The economic costs of UK heatwaves and their impact on businesses and growth

RetailUK EconomyUK Government6 months ago172 Views

Britain is grappling with the repercussions of its third heatwave within a month. Following a wet winter, this summer’s scorching temperatures are taking a significant toll on sectors across the economy. For Rob Davies, a third-generation farmer in Herefordshire, grass and maize yields have halved, reducing output and slashing profits. “Grass is a very important crop for us, and our grass yields currently are down by about 50 per cent,” he says. Lower yields also mean contractors face less work, further straining local economies.

Retailers are also feeling the heat. Visits to shops fell by 1.8 per cent last month with Helen Dickinson, chief executive of the British Retail Consortium, attributing the drop to “extreme weather [that] meant shoppers stayed away from their local stores.” This comes as England recorded its warmest June since records began. High temperatures are creating new challenges for growth in Britain’s already fragile economy. Houses and transport systems in the UK are ill-equipped to handle Mediterranean-like heat, making it harder for workers to remain productive. Many struggle to sleep at night, while commuting becomes a challenge as trains are delayed or cancelled and roads buckle in the heat.

The Office for National Statistics estimates that hot weather has cost the British economy an average of £1.2 billion annually between 1998 and 2021. James Porter, a senior lecturer at King’s College London, warns that losses from heatwaves are rising as temperatures increase.
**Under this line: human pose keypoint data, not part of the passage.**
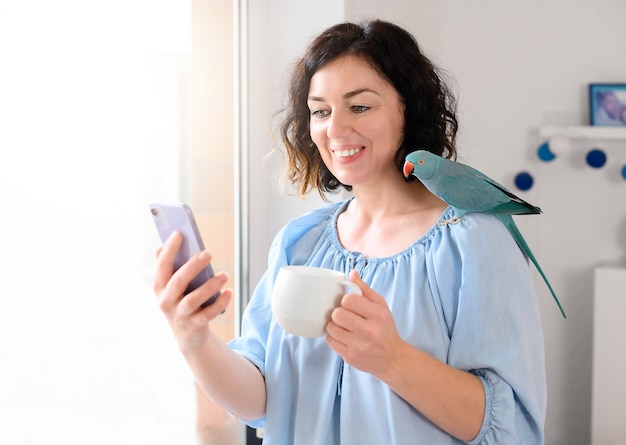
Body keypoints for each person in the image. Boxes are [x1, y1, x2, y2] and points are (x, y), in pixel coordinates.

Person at [153, 19, 546, 444]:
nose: (335, 129)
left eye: (360, 106)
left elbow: (509, 427)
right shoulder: (298, 243)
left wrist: (392, 359)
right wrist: (194, 340)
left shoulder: (473, 241)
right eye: (320, 111)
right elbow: (259, 399)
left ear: (407, 110)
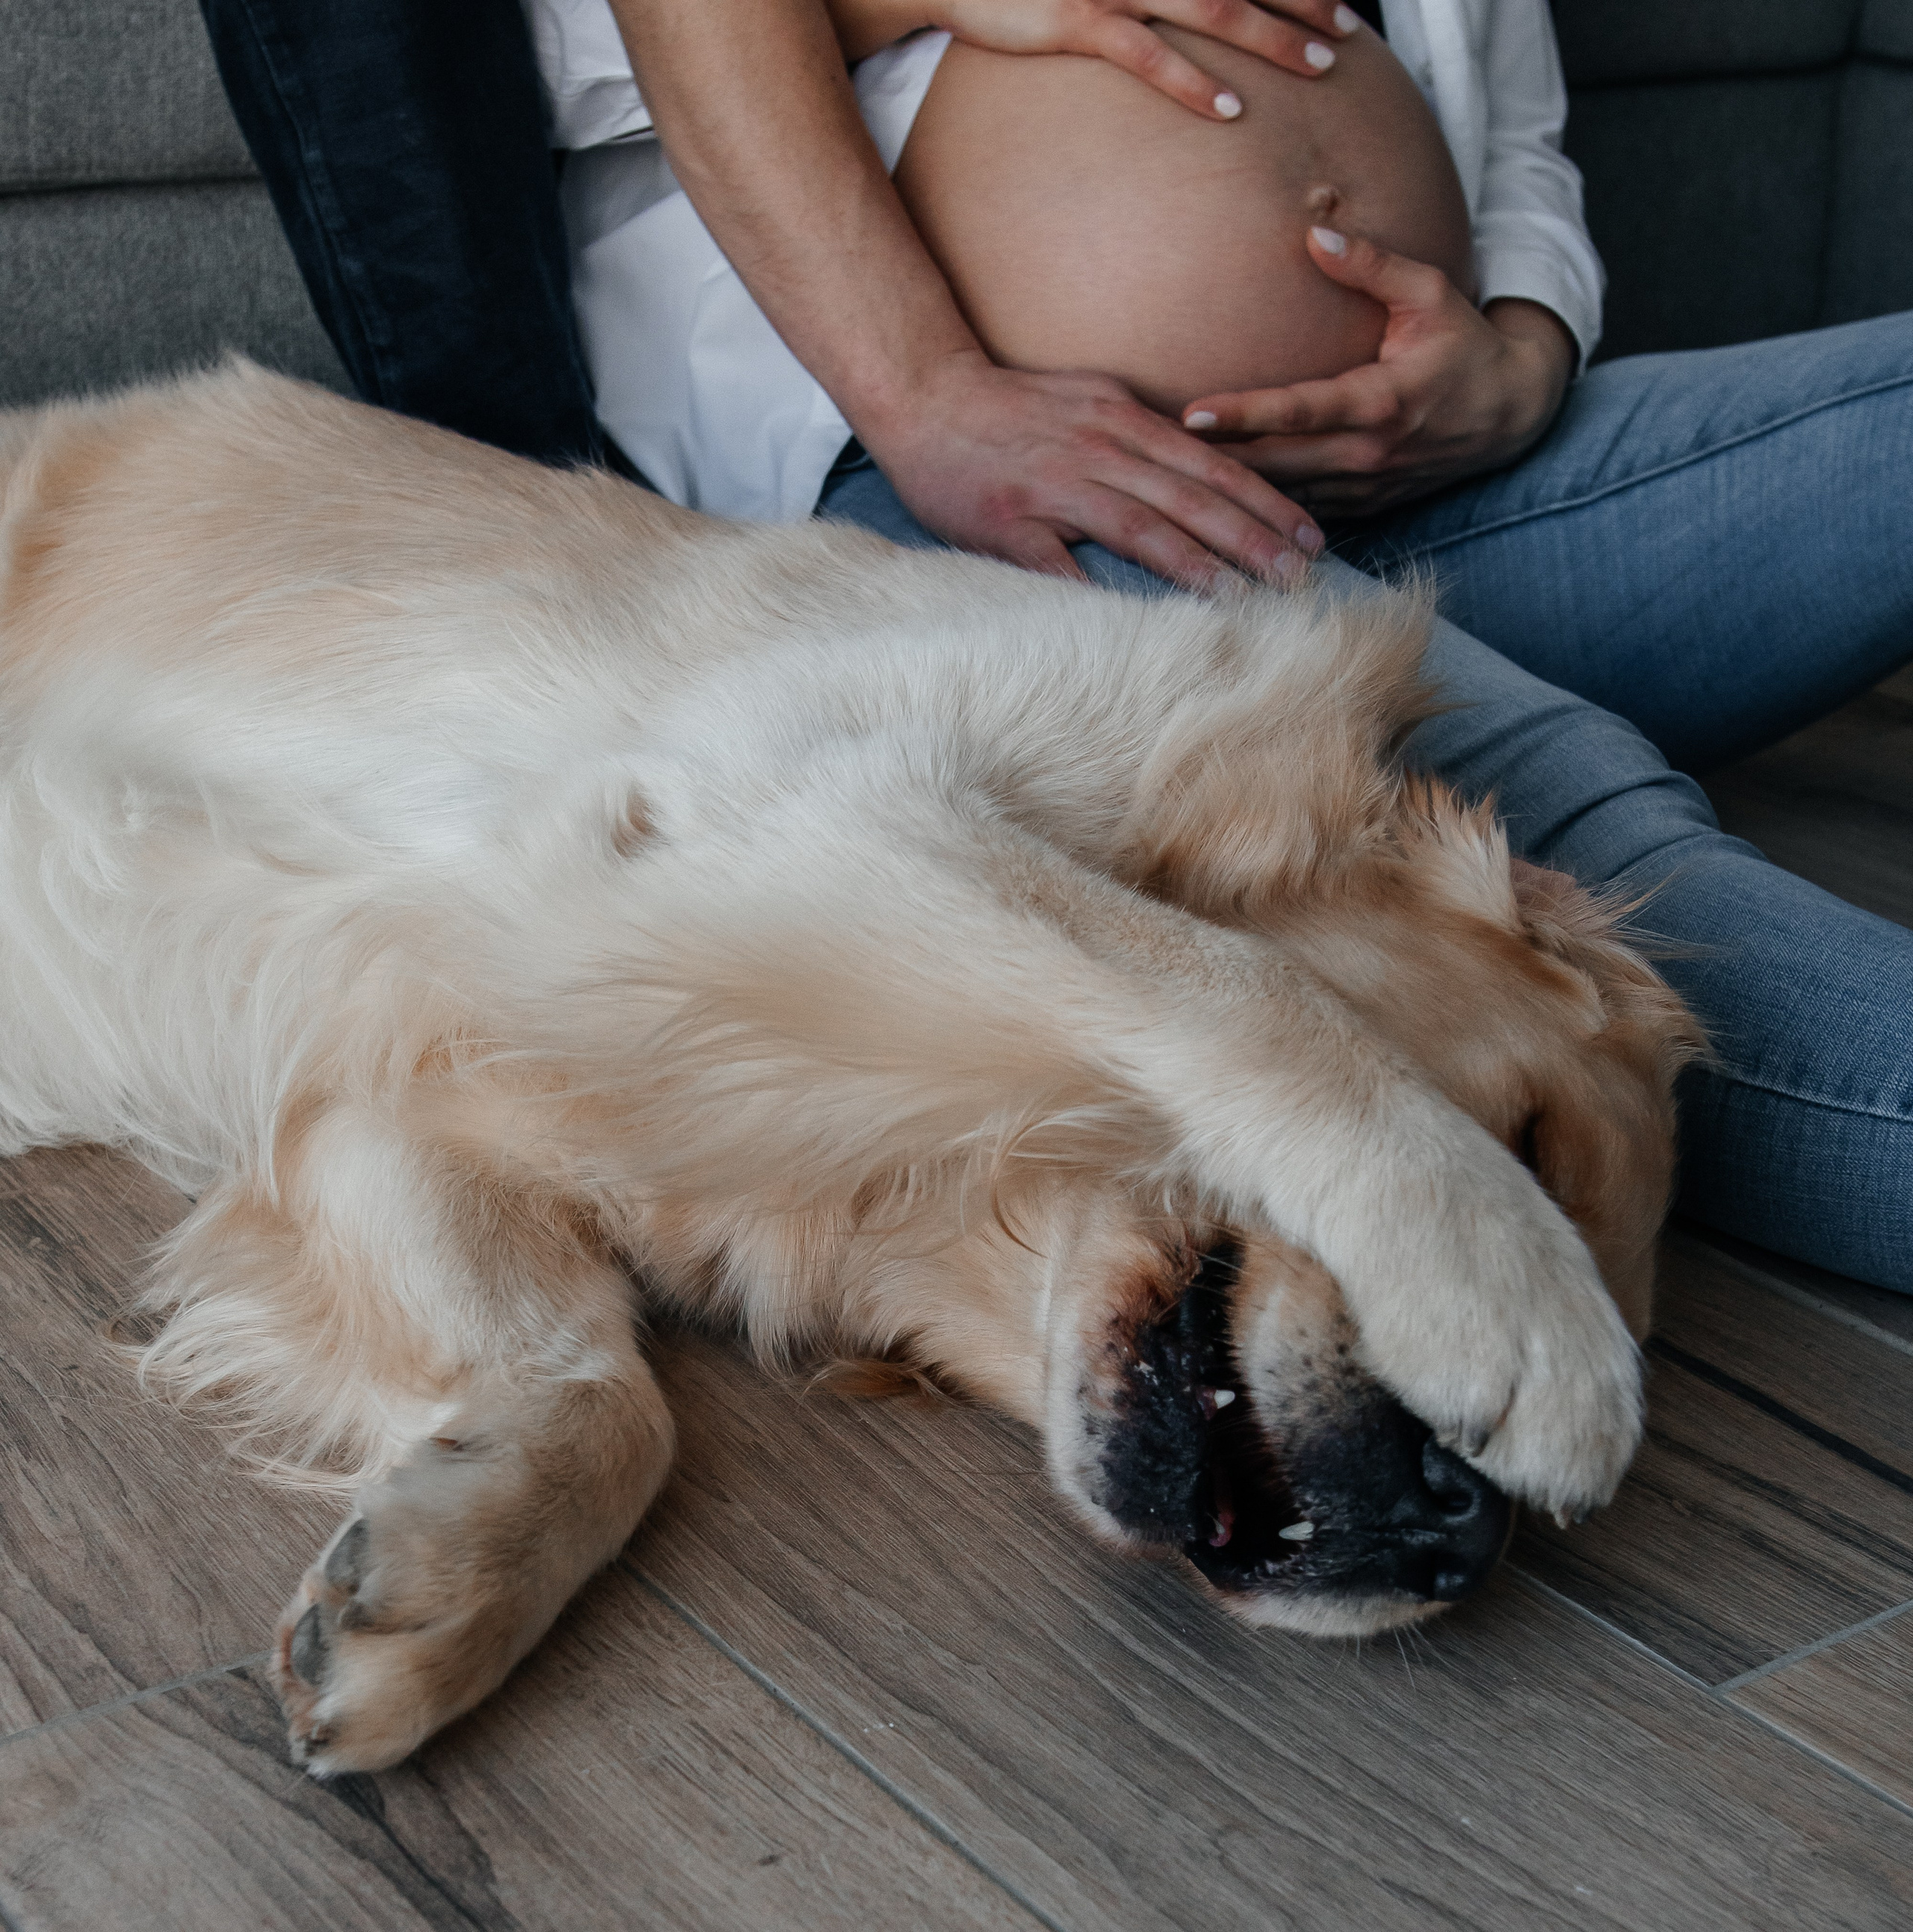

Outdoor workers face risky conditions under the blazing sun, leading to longer breaks and delayed projects. Heat damage to infrastructure such as roads and railway lines further exacerbates logistical issues and costs.

Beyond transport and construction, heatwaves are reshaping consumer behaviour. When UK temperatures hit 40 degrees for the first time in 2022, footfall in shops dropped by 25 per cent within a month. Retailers like Greggs and Doc Martens have faced profit warnings linked to reduced demand during unseasonably warm weather. Greggs shares plunged 15 per cent when lower demand led to disappointing sales. While larger firms might endure such setbacks, independent businesses face greater difficulties. For example, Practical Plants—a Norfolk-Suffolk border nursery—has seen turnover drop by 30 per cent and 10 per cent of its stock destroyed by heat. The owner, Phil Rusted, says, “We’ve had to lay off staff just to survive.”

Small business owners like Charlotte Giddings, who runs online bakery Brownie and the Bean, are facing similar challenges. “When it’s this hot as it is today, the last thing that people are thinking about is chocolate and cake,” she explains. Giddings estimates a 30 per cent hit to her turnover and is cutting staff hours in response. The Met Office predicts that 40-degree temperatures could become the norm within the next decade, complicating recovery efforts for businesses reliant on traditional seasonal cycles.

Economists have suggested that frequent heatwaves will not only hinder growth but also stoke inflation, particularly through food prices. In the summer of 2022, food inflation rose by as much as 0.9 percentage points across Europe as a direct result of intense heat. The European Central Bank has warned of long-term consequences for economic stability if extreme weather events persist. Back in Herefordshire, farmer Rob Davies reflects on the unpredictable climate, saying, “When it starts to rain, it seems to forget how to stop, and when it stops raining, it seems to forget how to start.”

The economic and social costs of adapting to a hotter UK will require urgent attention as businesses, consumers, and policymakers confront the realities of climate change.